WRITTEN PROBLEM: Print the following material verbatim, leaving out the pictures.

Data items:

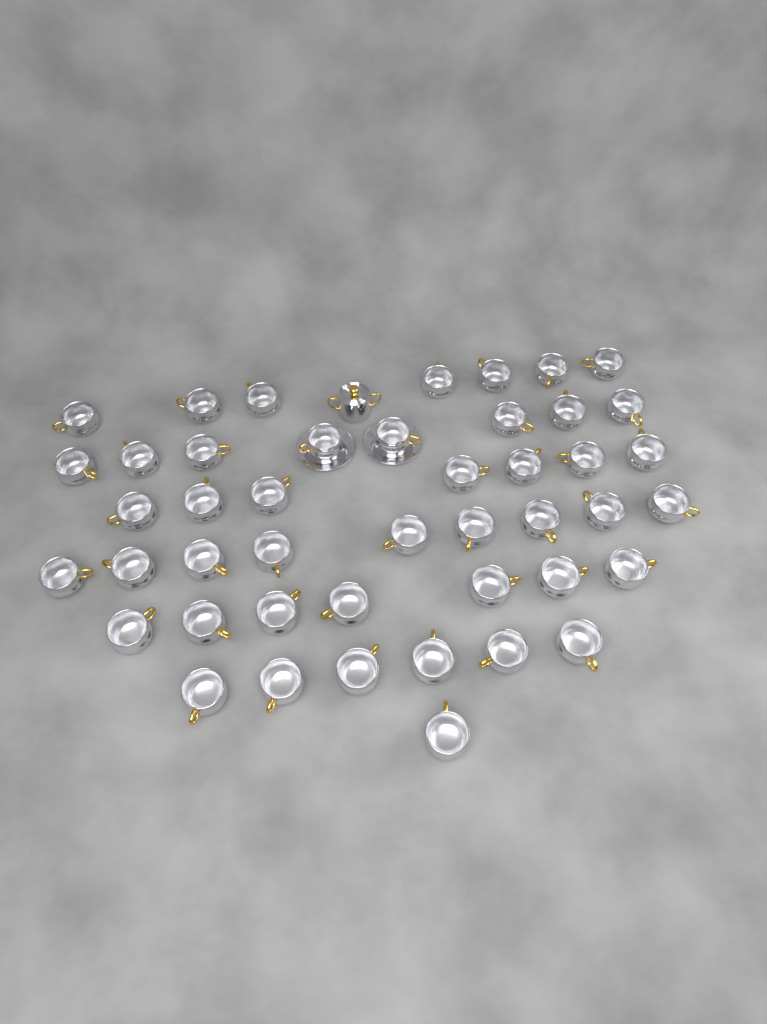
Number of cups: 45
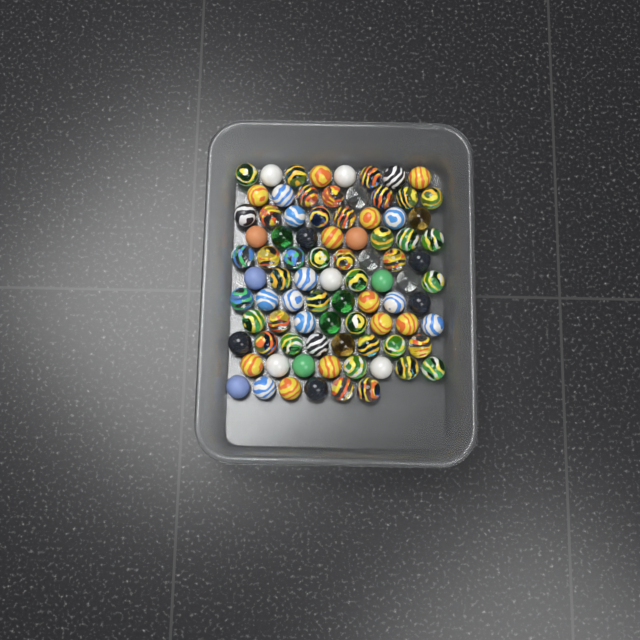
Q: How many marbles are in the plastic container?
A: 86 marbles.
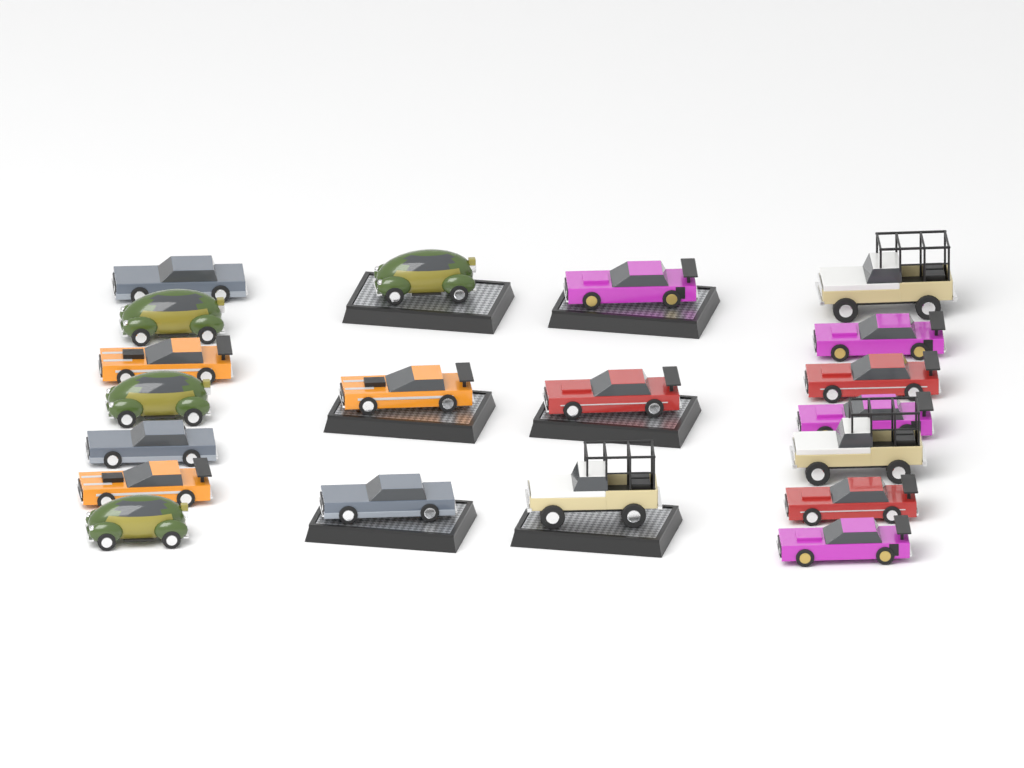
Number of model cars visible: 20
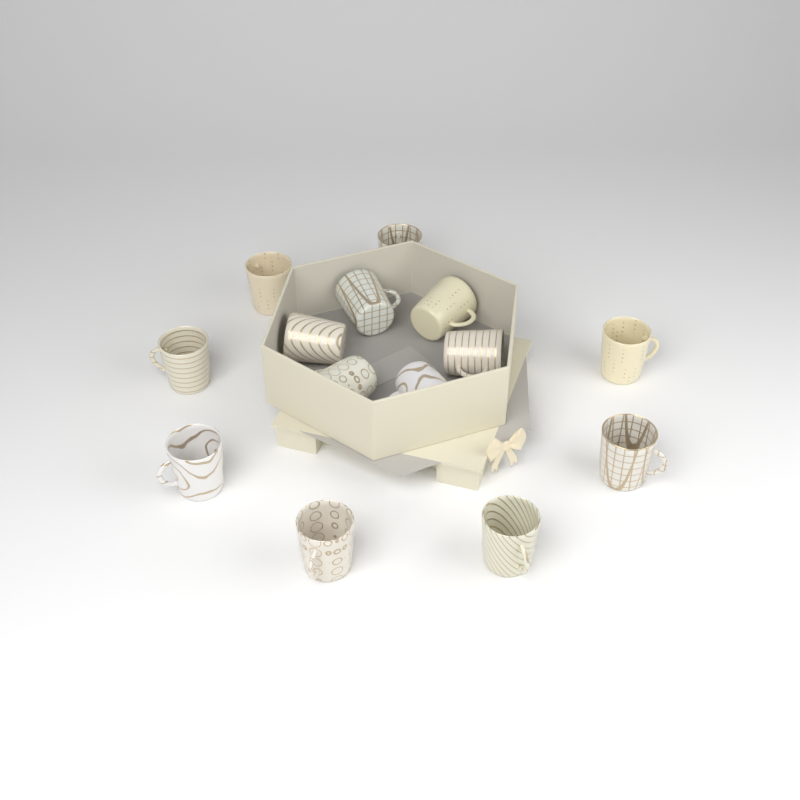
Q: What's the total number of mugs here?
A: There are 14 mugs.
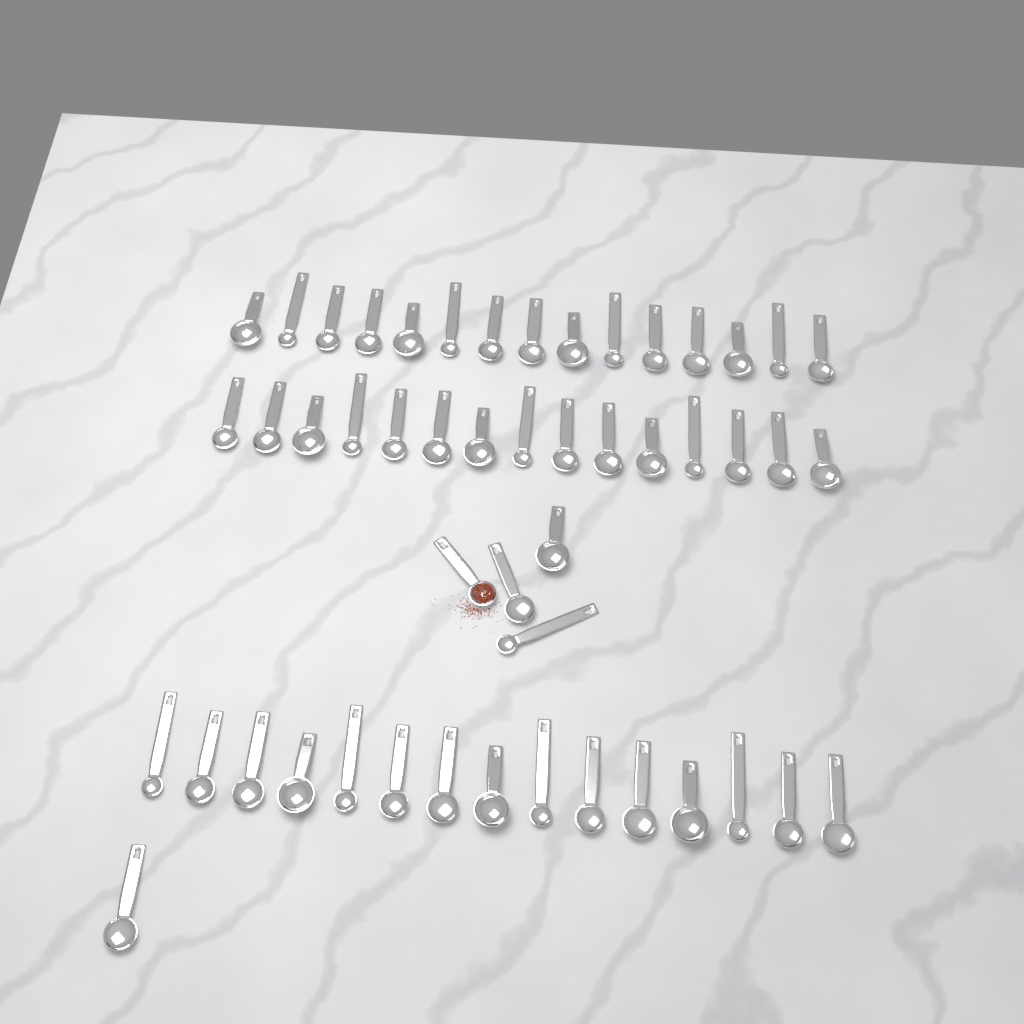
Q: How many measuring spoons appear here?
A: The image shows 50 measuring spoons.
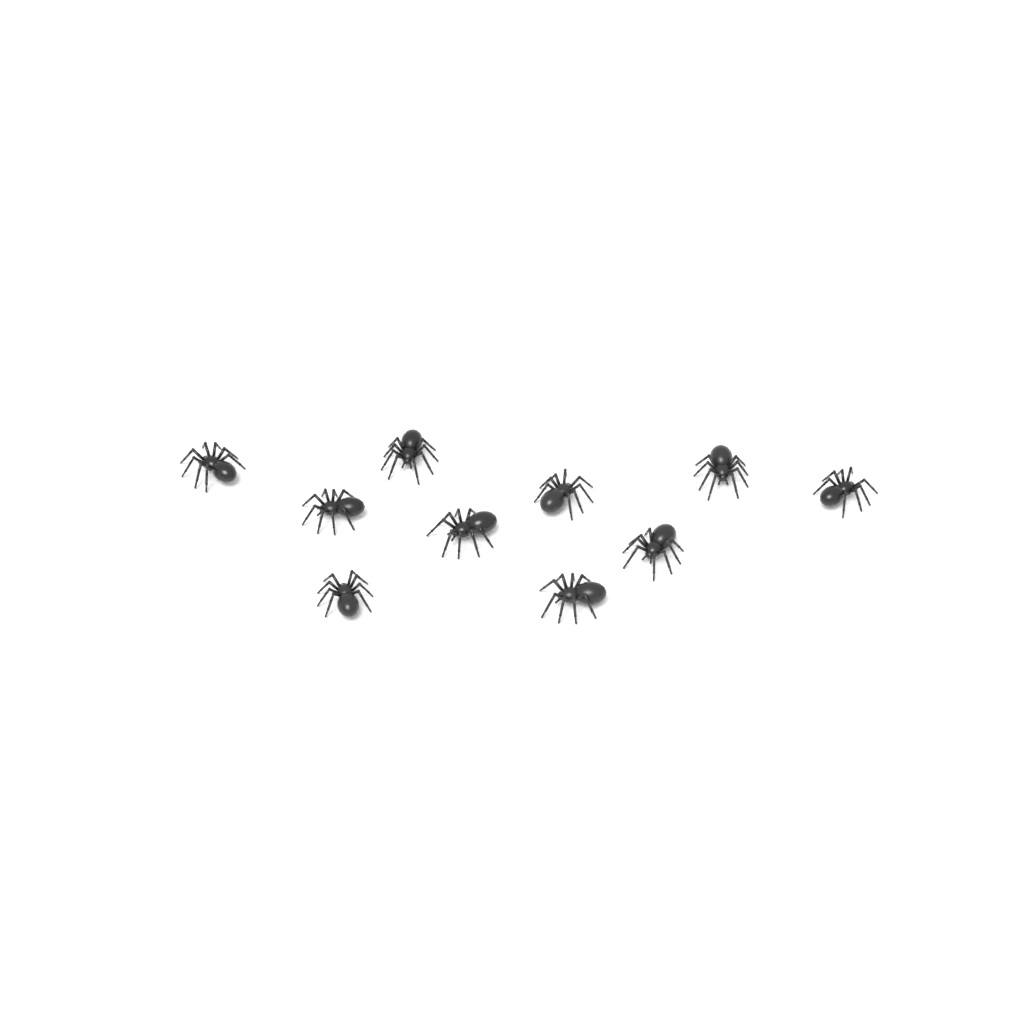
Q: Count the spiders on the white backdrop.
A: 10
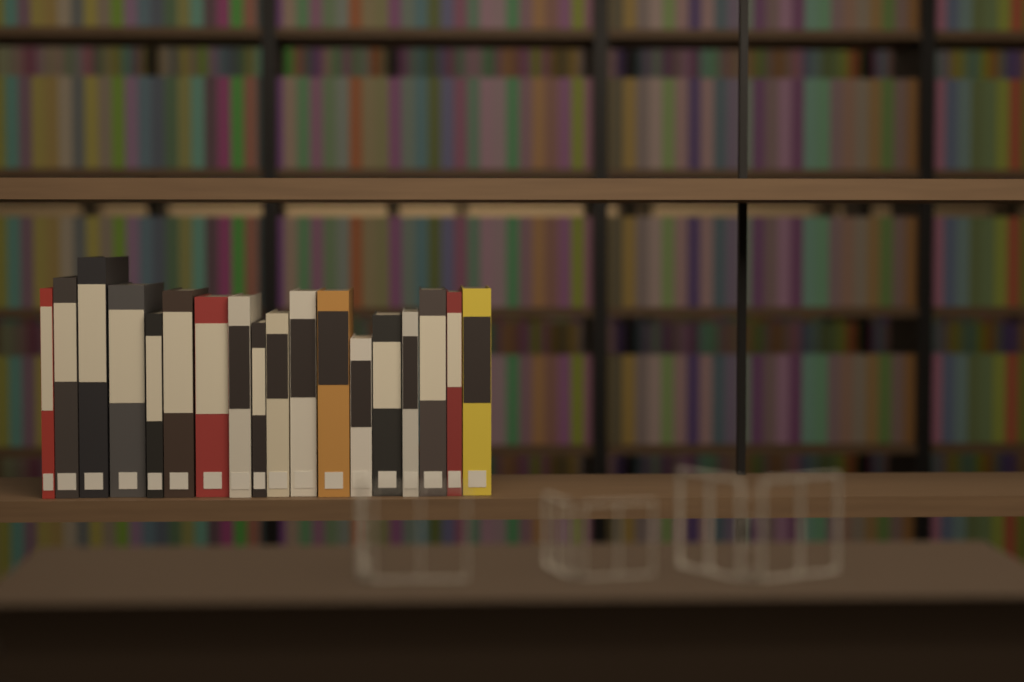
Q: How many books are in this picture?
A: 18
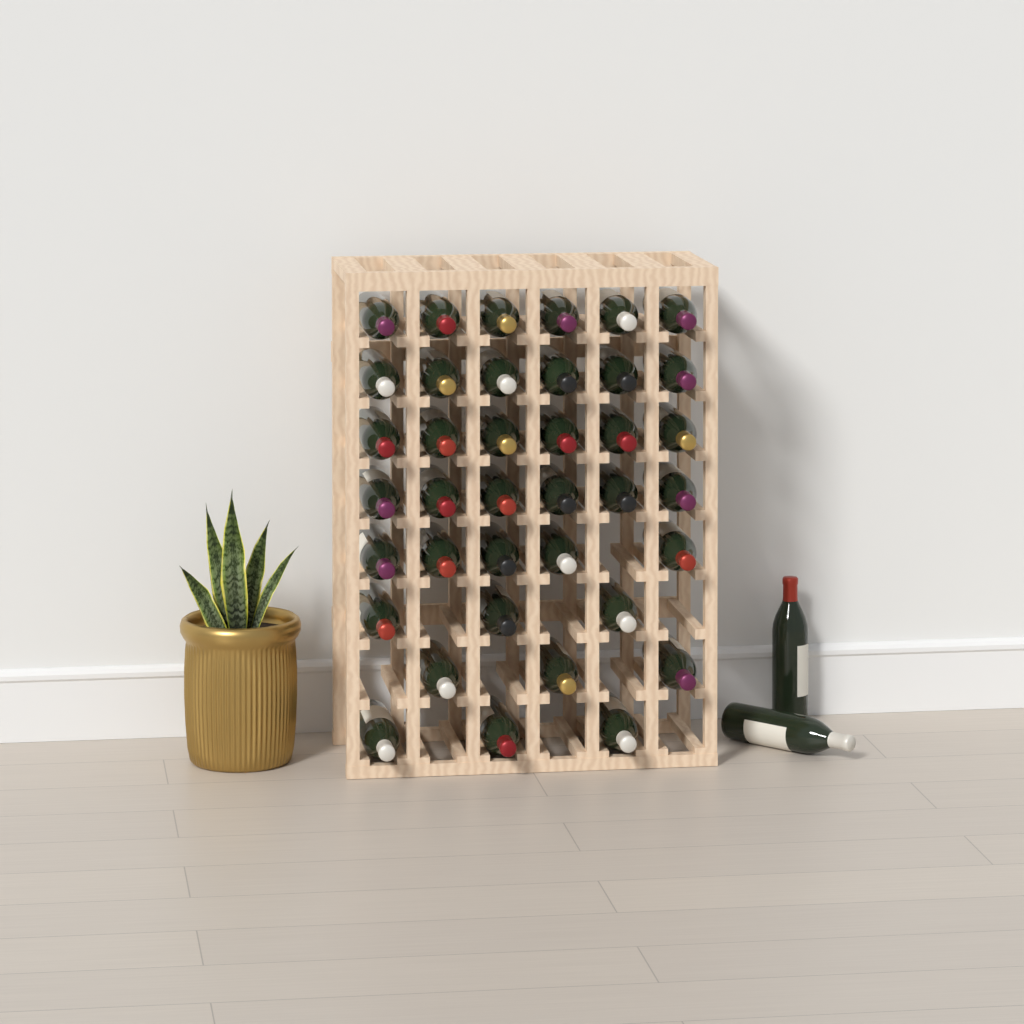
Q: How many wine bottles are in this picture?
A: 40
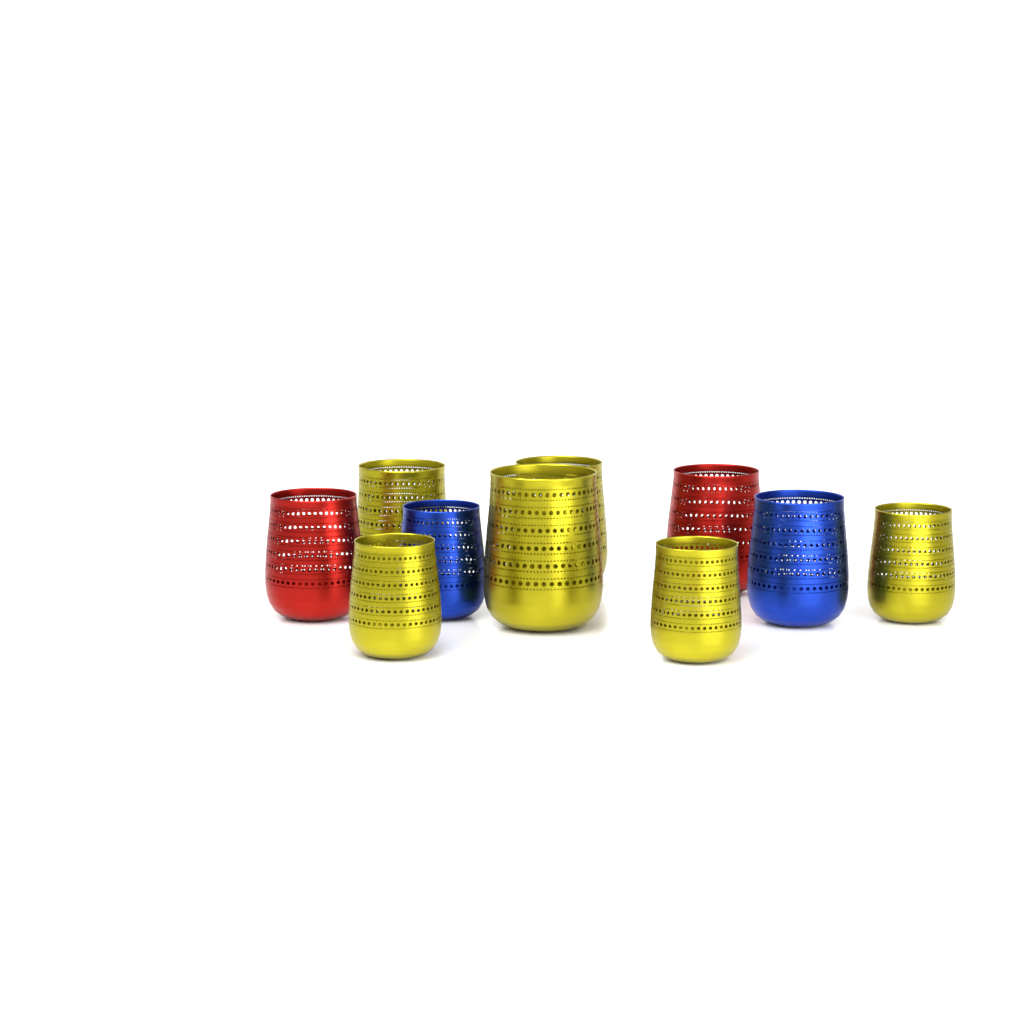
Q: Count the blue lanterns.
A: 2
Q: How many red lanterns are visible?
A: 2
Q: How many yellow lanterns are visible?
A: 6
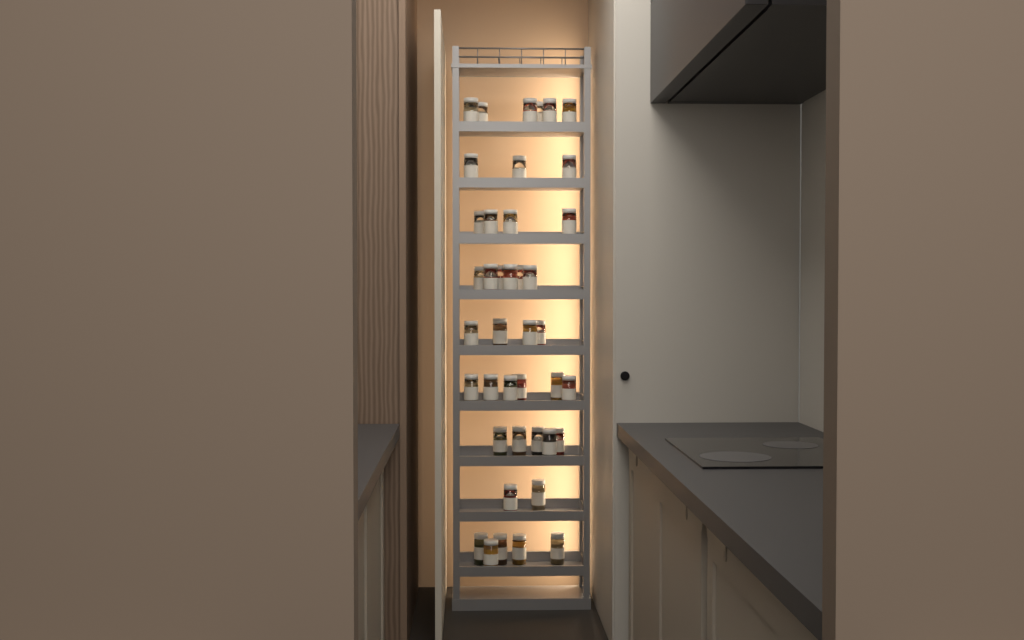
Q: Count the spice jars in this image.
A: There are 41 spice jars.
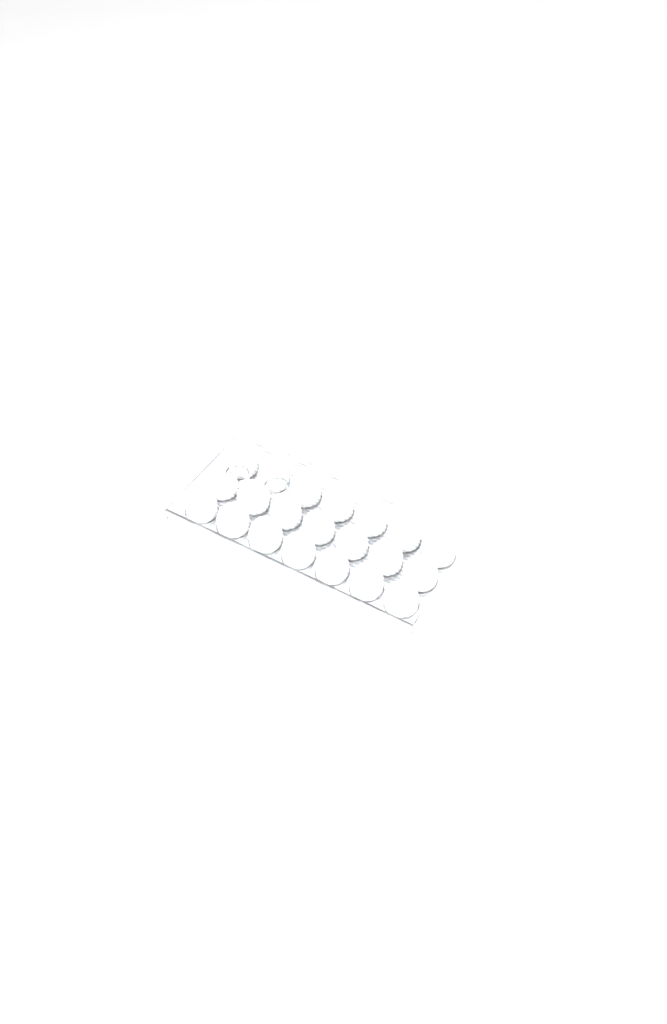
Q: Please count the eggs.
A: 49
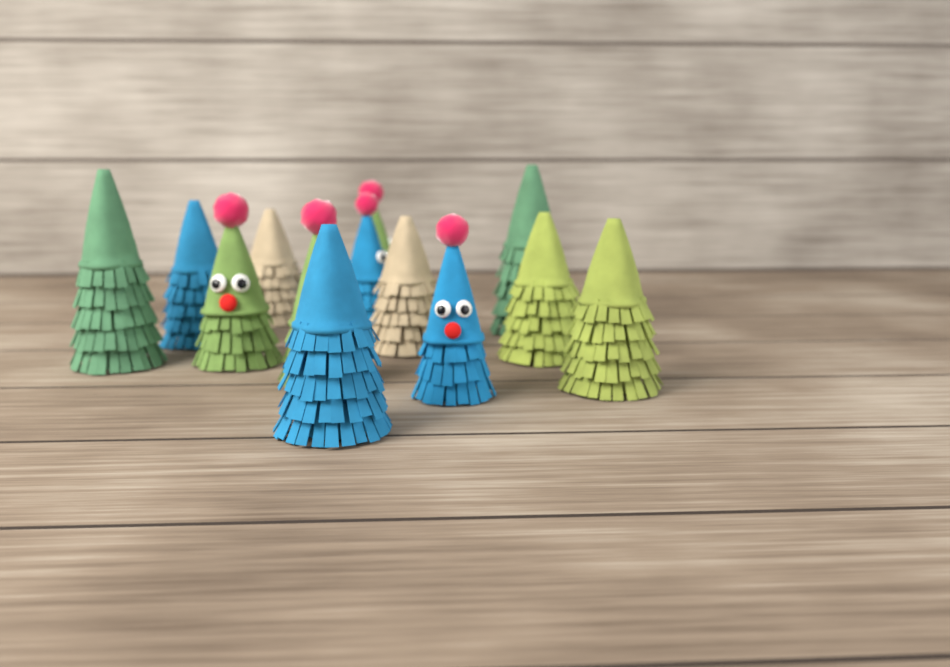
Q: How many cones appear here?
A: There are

RESPONSE TO THE EXERCISE:
Number of cups: 45
Q: How many marbles are in the plastic container?
A: 86 marbles.
Number of model cars visible: 20
Q: What's the total number of mugs here?
A: There are 14 mugs.
Q: How many measuring spoons appear here?
A: The image shows 50 measuring spoons.
Q: Count the spiders on the white backdrop.
A: 10
Q: How many books are in this picture?
A: 18
Q: How many wine bottles are in this picture?
A: 40
Q: Count the blue lanterns.
A: 2
Q: How many red lanterns are visible?
A: 2
Q: How many yellow lanterns are visible?
A: 6
Q: Count the spice jars in this image.
A: There are 41 spice jars.
Q: Please count the eggs.
A: 49
Q: How many cones appear here?
A: There are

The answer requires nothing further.